Convert every line of the records below into a JSON list of strings, one string per line, and leave out the blank lines.
━━━━━━━━
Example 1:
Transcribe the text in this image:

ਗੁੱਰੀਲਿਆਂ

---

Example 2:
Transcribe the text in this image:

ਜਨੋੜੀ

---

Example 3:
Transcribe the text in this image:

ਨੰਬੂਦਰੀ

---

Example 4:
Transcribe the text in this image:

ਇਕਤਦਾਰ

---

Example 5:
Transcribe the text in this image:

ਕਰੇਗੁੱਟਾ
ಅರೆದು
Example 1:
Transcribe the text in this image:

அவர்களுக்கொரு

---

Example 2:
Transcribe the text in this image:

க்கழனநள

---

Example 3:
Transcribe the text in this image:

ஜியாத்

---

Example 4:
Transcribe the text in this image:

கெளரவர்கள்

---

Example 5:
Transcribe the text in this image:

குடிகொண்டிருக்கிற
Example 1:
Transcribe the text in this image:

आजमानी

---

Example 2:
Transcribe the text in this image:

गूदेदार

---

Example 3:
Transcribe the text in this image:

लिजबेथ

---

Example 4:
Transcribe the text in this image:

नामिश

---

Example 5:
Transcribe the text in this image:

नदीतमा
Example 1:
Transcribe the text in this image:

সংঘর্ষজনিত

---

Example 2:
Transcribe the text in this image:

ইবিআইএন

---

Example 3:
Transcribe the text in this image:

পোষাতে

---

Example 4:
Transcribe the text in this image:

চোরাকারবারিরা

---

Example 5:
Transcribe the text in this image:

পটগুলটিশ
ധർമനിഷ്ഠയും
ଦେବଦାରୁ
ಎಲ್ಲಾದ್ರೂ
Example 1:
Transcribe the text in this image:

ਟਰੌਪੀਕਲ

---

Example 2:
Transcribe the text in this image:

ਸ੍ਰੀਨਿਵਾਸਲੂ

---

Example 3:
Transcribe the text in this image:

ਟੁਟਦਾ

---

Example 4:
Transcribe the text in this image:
━━━━━━━━
◆ RESULT OF THE EXERCISE:
[
  "Example 1:",
  "Transcribe the text in this image:",
  "ਗੁੱਰੀਲਿਆਂ",
  "---",
  "Example 2:",
  "Transcribe the text in this image:",
  "ਜਨੋੜੀ",
  "---",
  "Example 3:",
  "Transcribe the text in this image:",
  "ਨੰਬੂਦਰੀ",
  "---",
  "Example 4:",
  "Transcribe the text in this image:",
  "ਇਕਤਦਾਰ",
  "---",
  "Example 5:",
  "Transcribe the text in this image:",
  "ਕਰੇਗੁੱਟਾ",
  "ಅರೆದು",
  "Example 1:",
  "Transcribe the text in this image:",
  "அவர்களுக்கொரு",
  "---",
  "Example 2:",
  "Transcribe the text in this image:",
  "க்கழனநள",
  "---",
  "Example 3:",
  "Transcribe the text in this image:",
  "ஜியாத்",
  "---",
  "Example 4:",
  "Transcribe the text in this image:",
  "கெளரவர்கள்",
  "---",
  "Example 5:",
  "Transcribe the text in this image:",
  "குடிகொண்டிருக்கிற",
  "Example 1:",
  "Transcribe the text in this image:",
  "आजमानी",
  "---",
  "Example 2:",
  "Transcribe the text in this image:",
  "गूदेदार",
  "---",
  "Example 3:",
  "Transcribe the text in this image:",
  "लिजबेथ",
  "---",
  "Example 4:",
  "Transcribe the text in this image:",
  "नामिश",
  "---",
  "Example 5:",
  "Transcribe the text in this image:",
  "नदीतमा",
  "Example 1:",
  "Transcribe the text in this image:",
  "সংঘর্ষজনিত",
  "---",
  "Example 2:",
  "Transcribe the text in this image:",
  "ইবিআইএন",
  "---",
  "Example 3:",
  "Transcribe the text in this image:",
  "পোষাতে",
  "---",
  "Example 4:",
  "Transcribe the text in this image:",
  "চোরাকারবারিরা",
  "---",
  "Example 5:",
  "Transcribe the text in this image:",
  "পটগুলটিশ",
  "ധർമനിഷ്ഠയും",
  "ଦେବଦାରୁ",
  "ಎಲ್ಲಾದ್ರೂ",
  "Example 1:",
  "Transcribe the text in this image:",
  "ਟਰੌਪੀਕਲ",
  "---",
  "Example 2:",
  "Transcribe the text in this image:",
  "ਸ੍ਰੀਨਿਵਾਸਲੂ",
  "---",
  "Example 3:",
  "Transcribe the text in this image:",
  "ਟੁਟਦਾ",
  "---",
  "Example 4:",
  "Transcribe the text in this image:"
]